You are viewing a plain text version of this content. The canonical link for it is here.
Posted to user@hive.apache.org by Sachit Murarka <co...@gmail.com> on 2017/12/31 03:28:23 UTC

Indexing

Hello,
I have seen some blog saying that Indexing is not recommended , instead we
can use ORC format. Can you please provide suggestion?
I could not see any official declaration.

Kind Regards,
Sachit Murarka

Re: Indexing

Posted by Jörn Franke <jo...@gmail.com>.
Hallo,

It always depends on your use case and you always should do performance tests to verify it fits your use cases. Hence, I doubt that you find a generic statement on the Hive site. Although most of the times the internal index of orc will have more advantages, such as less space usage.

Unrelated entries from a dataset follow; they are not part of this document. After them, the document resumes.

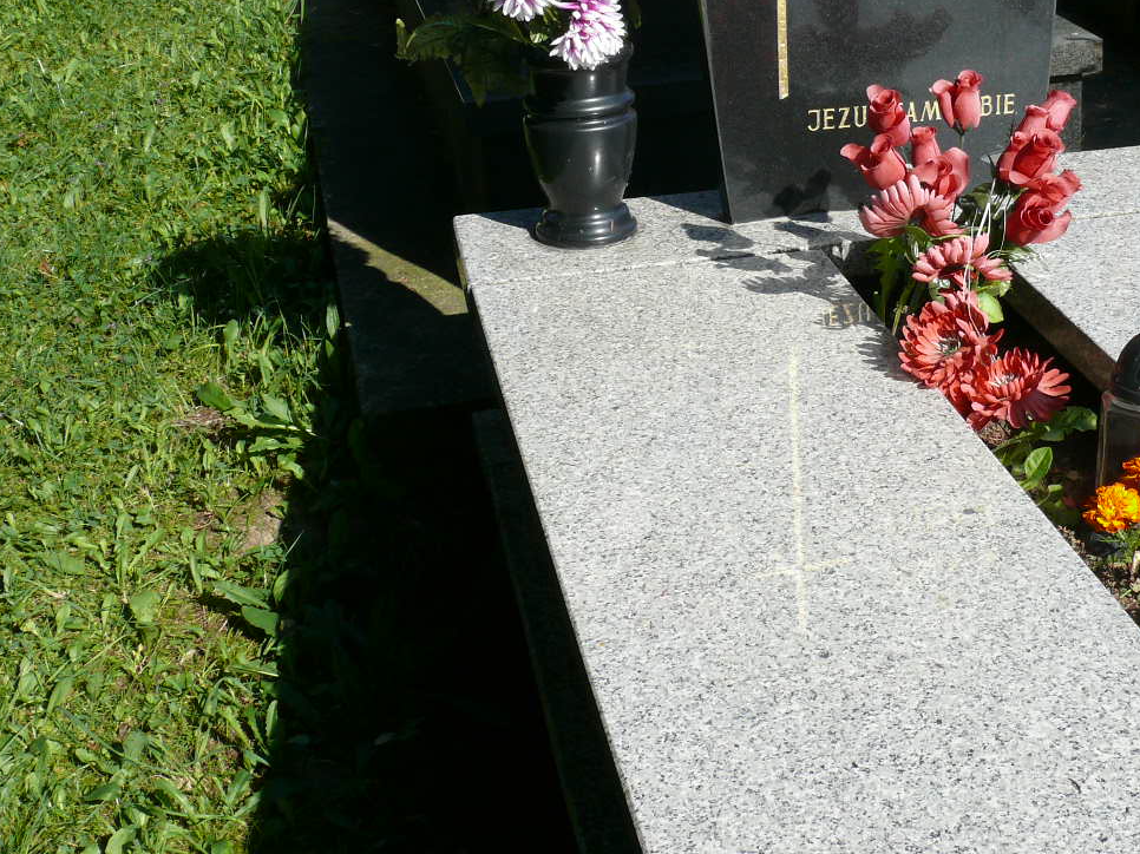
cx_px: 906
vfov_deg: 25.0
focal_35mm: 58
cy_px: 222
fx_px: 1910
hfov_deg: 32.4
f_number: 5.6
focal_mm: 7.4
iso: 100
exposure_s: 1/400
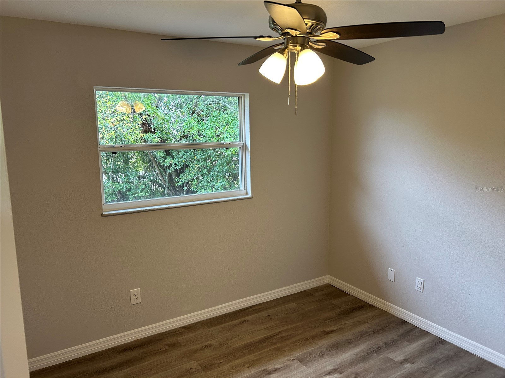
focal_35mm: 26
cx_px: 252
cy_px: 189
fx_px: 379
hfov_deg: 67.3
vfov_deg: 53.1
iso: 125
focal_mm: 5.7
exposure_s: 1/120
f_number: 1.5
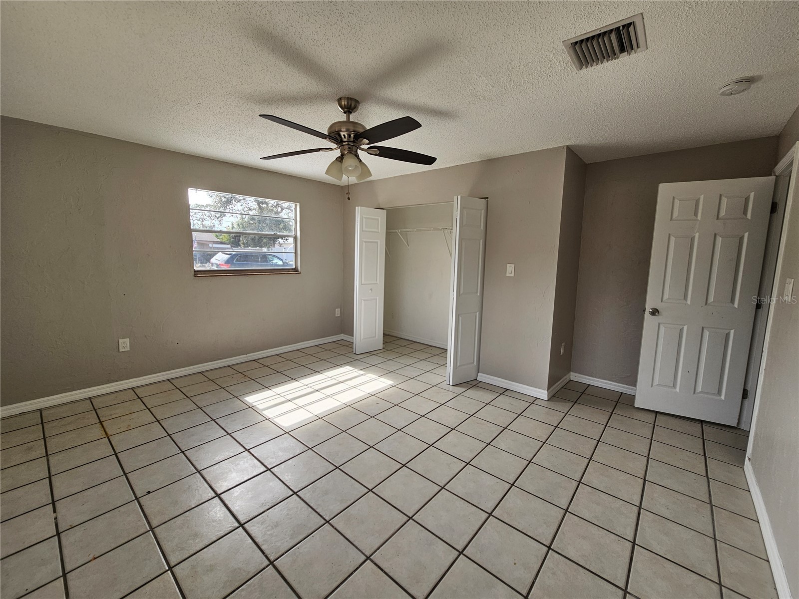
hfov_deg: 106.2
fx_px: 300
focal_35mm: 13
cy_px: 300
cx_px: 400
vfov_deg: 89.9
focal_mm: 2.2
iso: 50
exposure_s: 1/229
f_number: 2.2
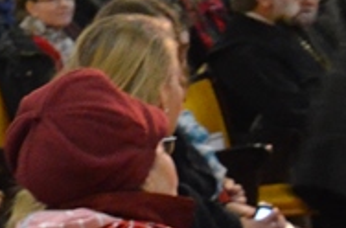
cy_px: 136
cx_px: -550
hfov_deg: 10.3
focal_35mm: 167
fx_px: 1600
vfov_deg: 8.2
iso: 3200
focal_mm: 18
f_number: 3.5
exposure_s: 1/25
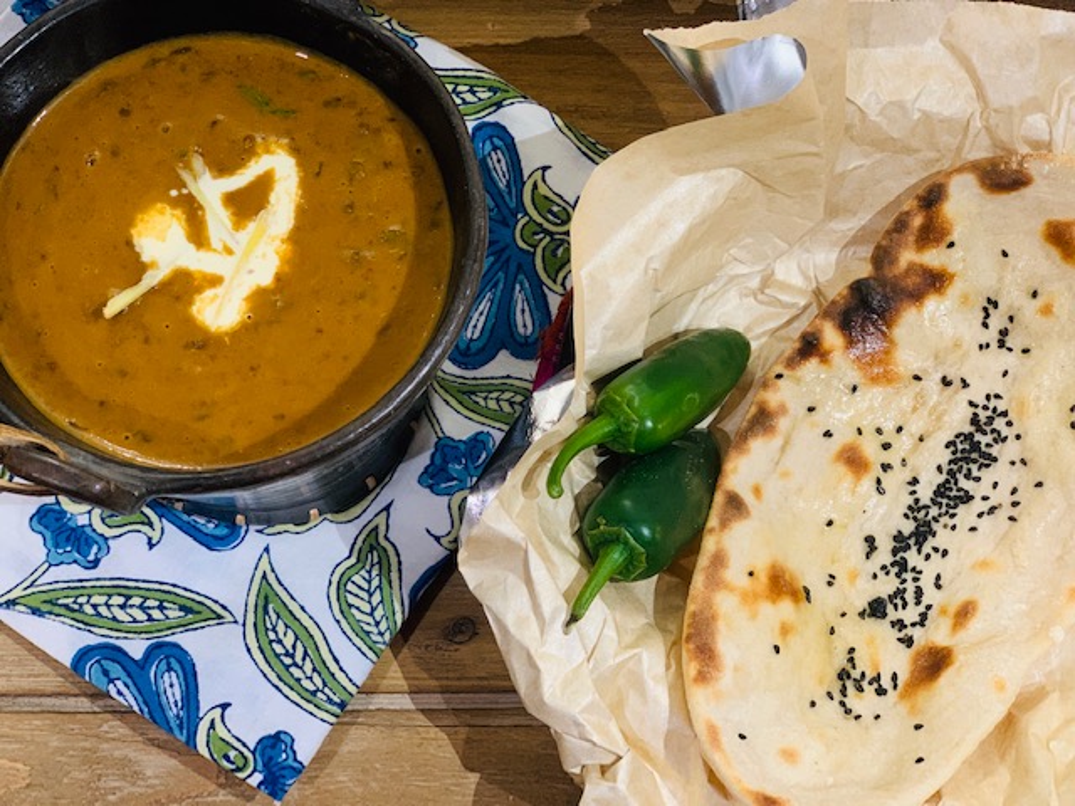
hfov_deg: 36.8
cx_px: 538
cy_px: 403
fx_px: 1615
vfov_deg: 28.0
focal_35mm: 52
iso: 200
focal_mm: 6
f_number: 2.4
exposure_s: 1/50
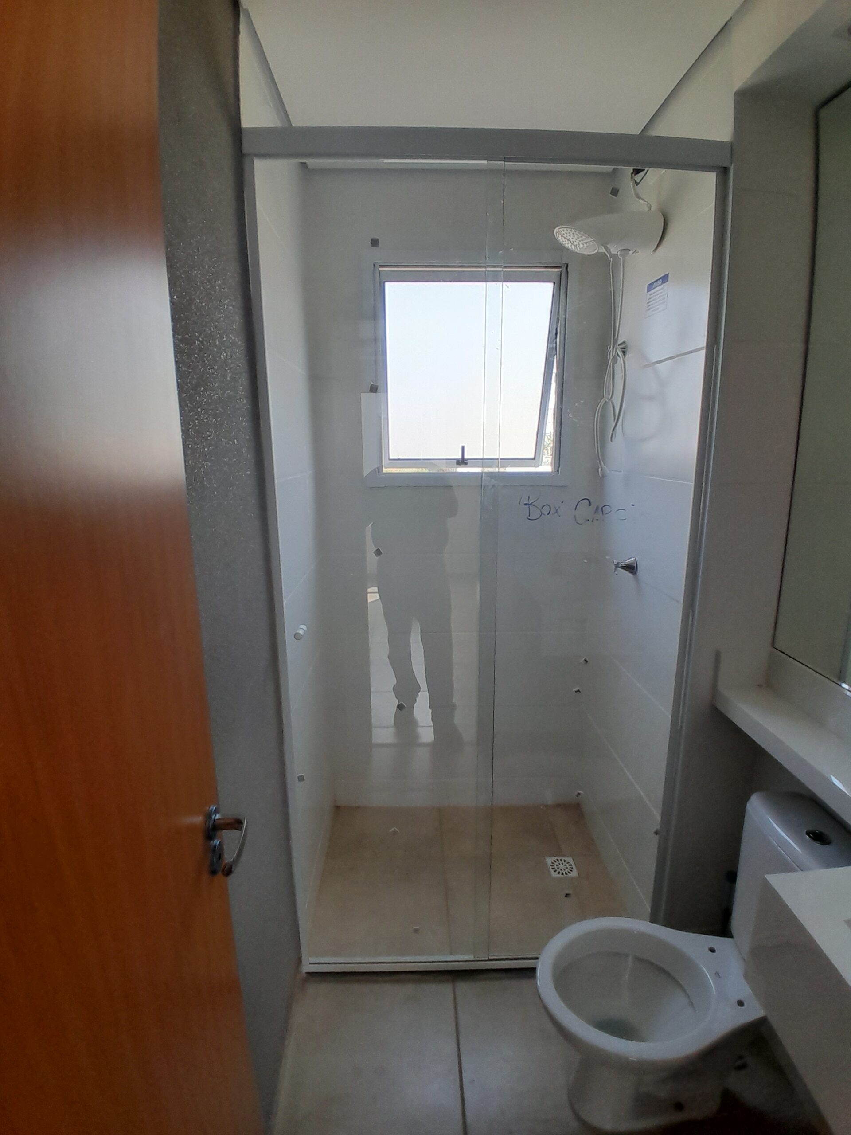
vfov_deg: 91.0
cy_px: 568
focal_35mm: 17
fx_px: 557
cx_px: 426
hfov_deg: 74.7
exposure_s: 1/123
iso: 40
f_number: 2.2
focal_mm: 1.46
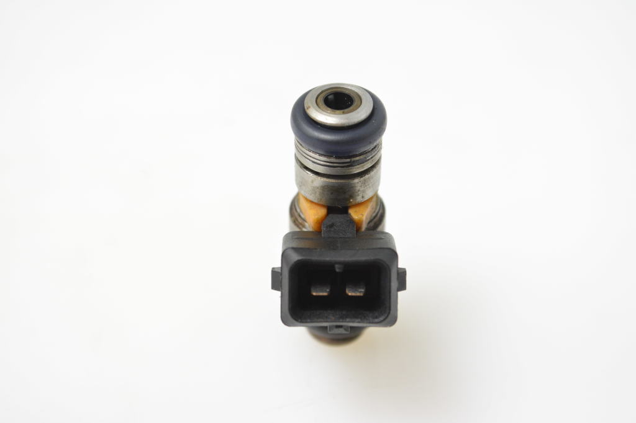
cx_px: 318
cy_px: 212
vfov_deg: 16.5
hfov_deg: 24.6
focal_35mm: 82
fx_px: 1457
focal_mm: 55
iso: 2000
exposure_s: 1/125
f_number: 7.1
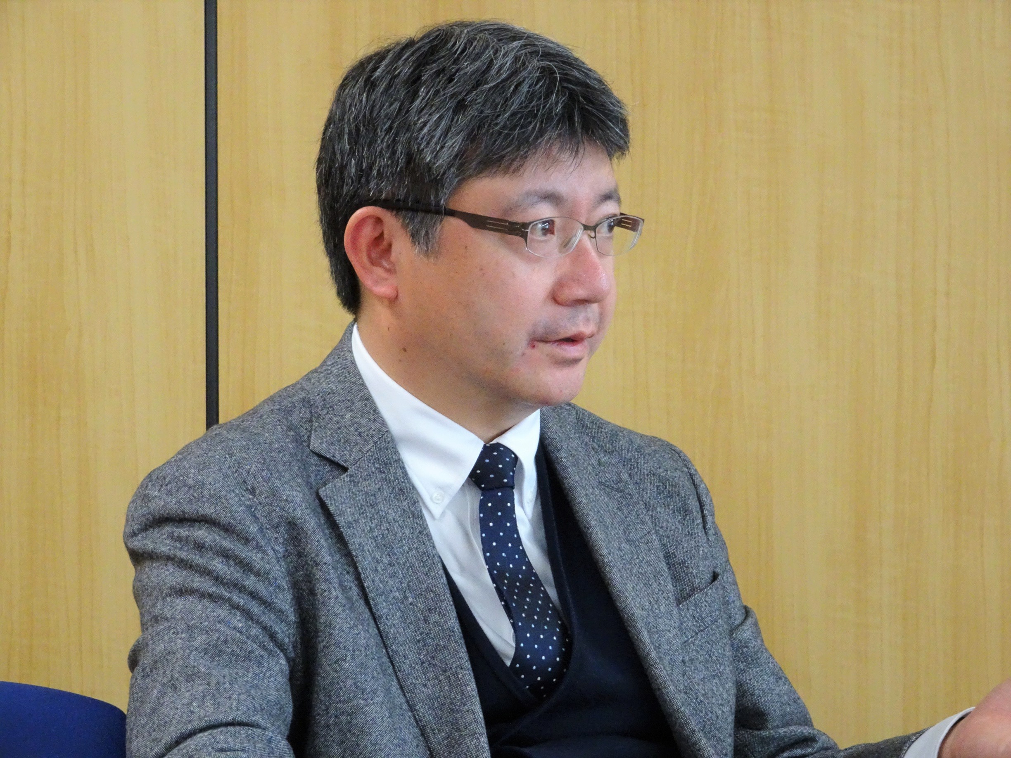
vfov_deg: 10.7
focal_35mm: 139
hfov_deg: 14.2
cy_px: 379
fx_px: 4060
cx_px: 506
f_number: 5.6
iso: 800
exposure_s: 1/40
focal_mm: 23.73
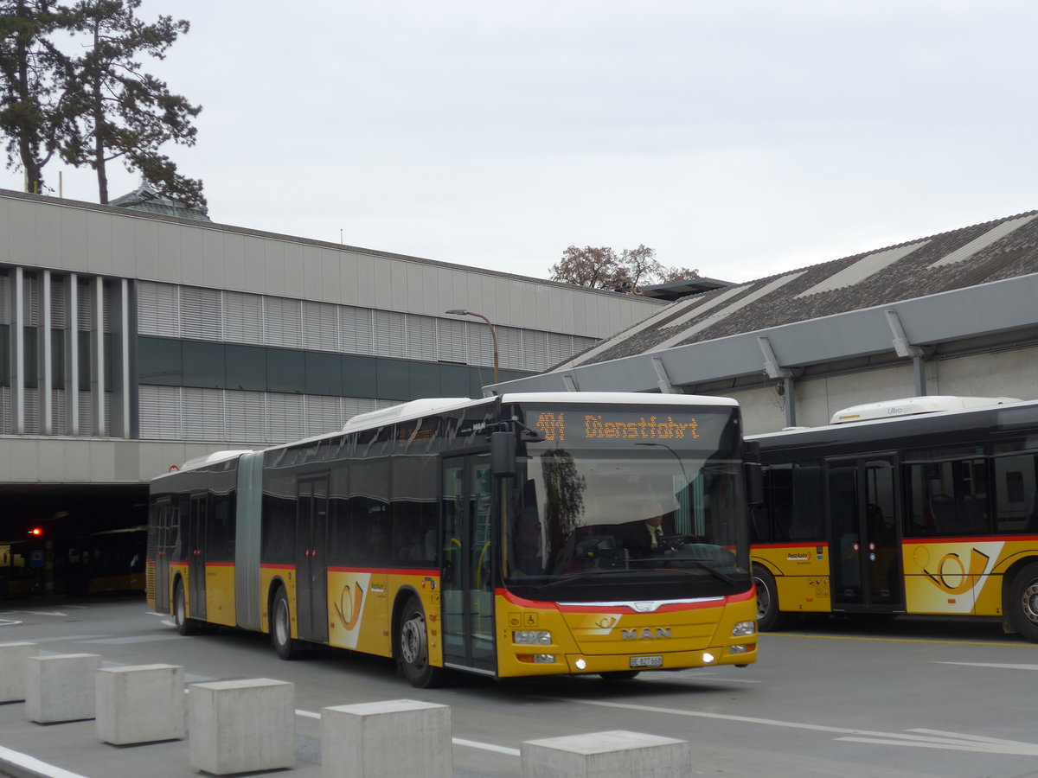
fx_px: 1649
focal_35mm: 55
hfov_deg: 34.9
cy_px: 389
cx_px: 519
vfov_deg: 26.6
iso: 80
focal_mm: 11.3
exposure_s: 1/160
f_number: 3.4
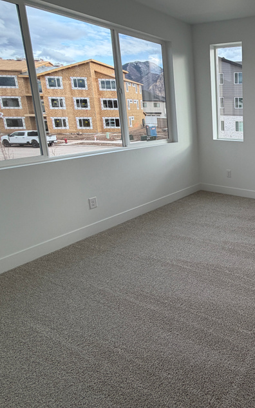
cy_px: 161
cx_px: 283
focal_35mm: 24
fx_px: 267
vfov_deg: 73.9
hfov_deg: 40.7
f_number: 2.2
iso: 40
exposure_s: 1/144
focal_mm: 2.22
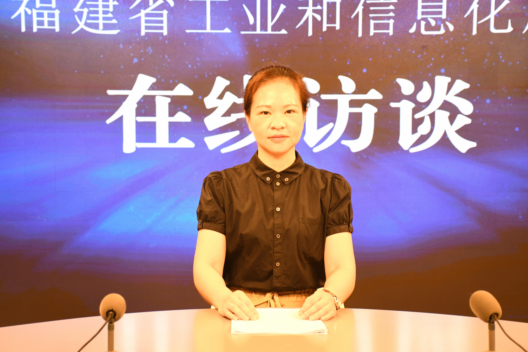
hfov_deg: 30.1
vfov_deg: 20.3
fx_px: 983
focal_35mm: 67
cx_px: 264
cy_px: 176
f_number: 5
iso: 1250
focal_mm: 45
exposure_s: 1/100
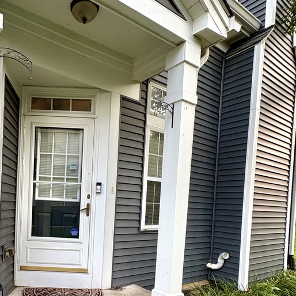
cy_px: 212
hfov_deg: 58.2
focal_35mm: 26
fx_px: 252
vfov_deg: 58.6
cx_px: 79
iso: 100
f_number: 2.2
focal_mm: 2.22
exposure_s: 1/99
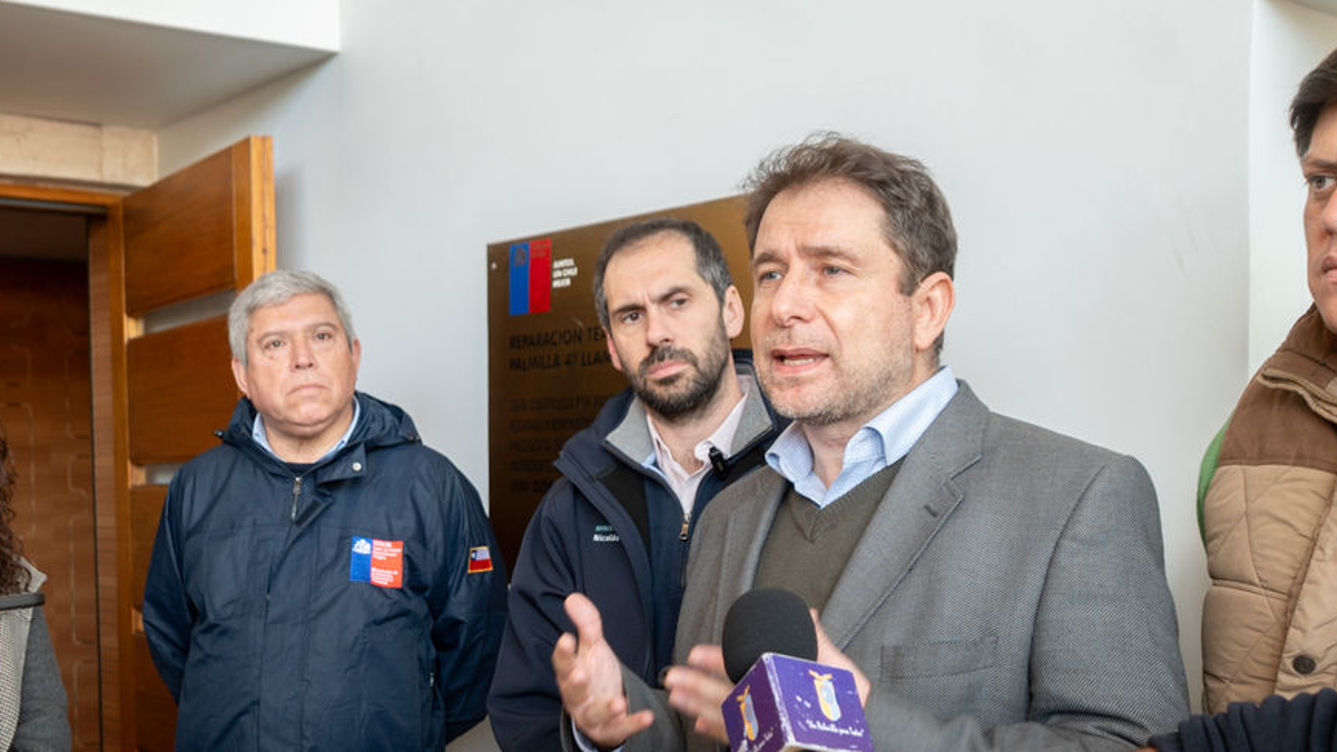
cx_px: 655
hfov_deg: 58.0
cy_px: 589
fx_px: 1206
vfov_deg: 33.8
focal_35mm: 34
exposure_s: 1/80
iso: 320
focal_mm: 22
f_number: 2.8
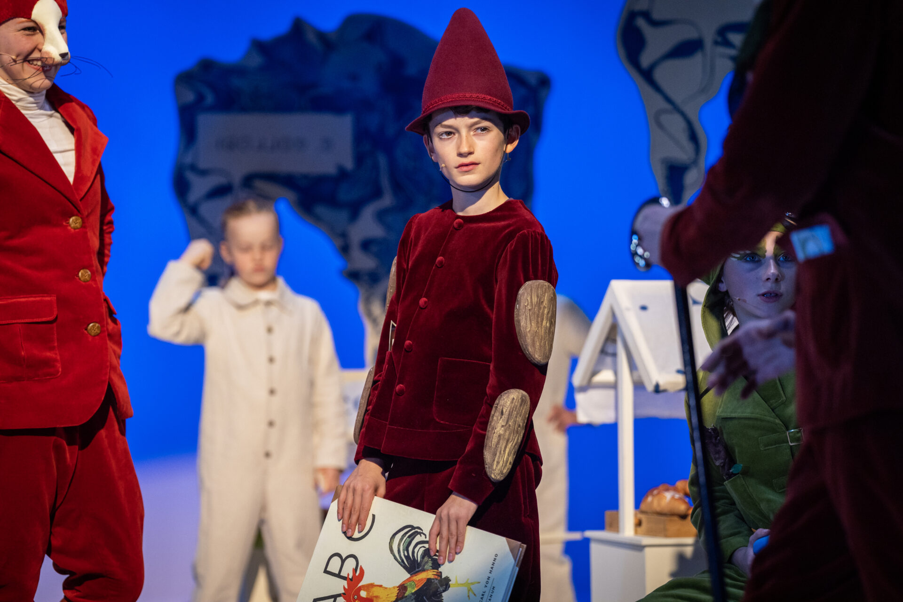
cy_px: 301
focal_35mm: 125
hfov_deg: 16.4
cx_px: 452
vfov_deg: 11.0
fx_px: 3135
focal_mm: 125
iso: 2000
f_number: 2.8
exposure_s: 1/500
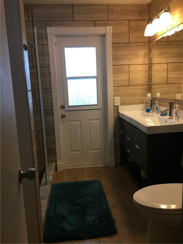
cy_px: 122
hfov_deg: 48.2
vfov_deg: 61.7
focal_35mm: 29
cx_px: 92
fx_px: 204
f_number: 2.2
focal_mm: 4.15
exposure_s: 1/30
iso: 64
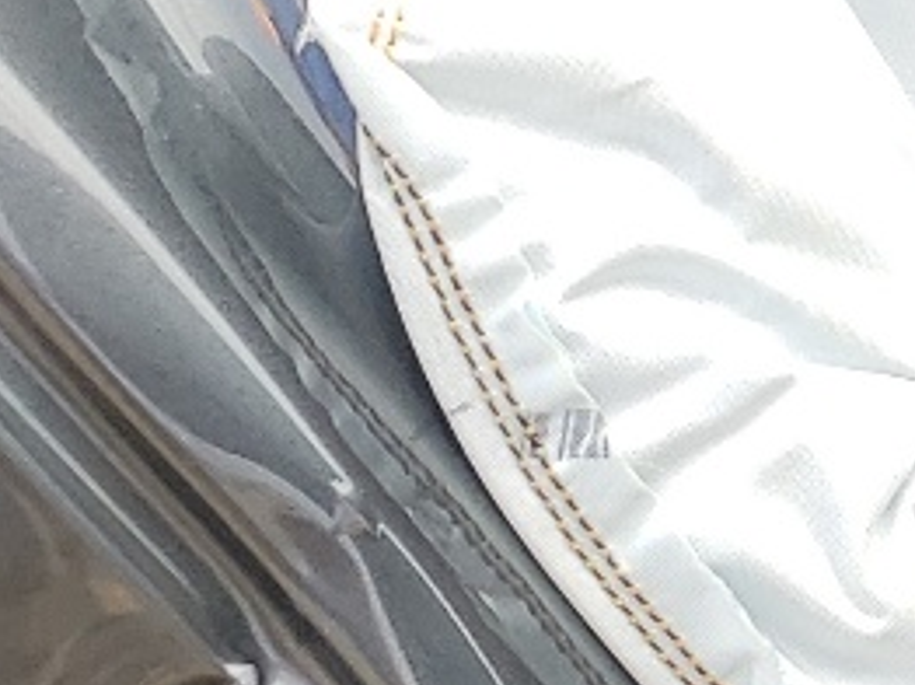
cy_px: -563
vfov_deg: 8.9
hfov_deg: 10.4
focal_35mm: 159
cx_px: 2343
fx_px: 4199
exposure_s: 1/556
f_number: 1.5
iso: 50
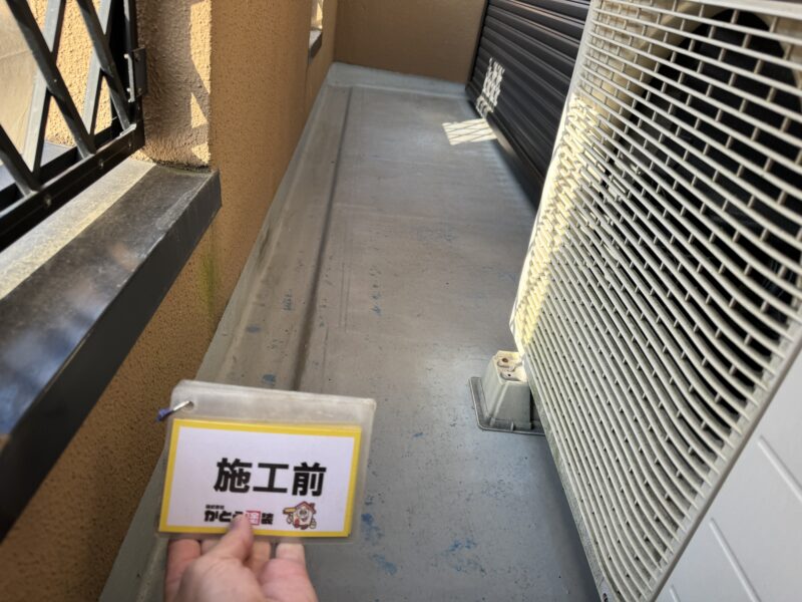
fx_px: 556
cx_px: 401
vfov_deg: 56.8
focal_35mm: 24
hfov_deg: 71.6
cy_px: 301
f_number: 1.78
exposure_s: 1/257
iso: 80
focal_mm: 6.86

Furthermore, orc (or parquet) require that the data is sorted on the filtering column. 

Hive provides also other relevant features, such as partitioning.

Best regards

> On 31. Dec 2017, at 04:28, Sachit Murarka <co...@gmail.com> wrote:
> 
> 
> Hello,
> I have seen some blog saying that Indexing is not recommended , instead we can use ORC format. Can you please provide suggestion?
> I could not see any official declaration.
> 
> Kind Regards,
> Sachit Murarka
>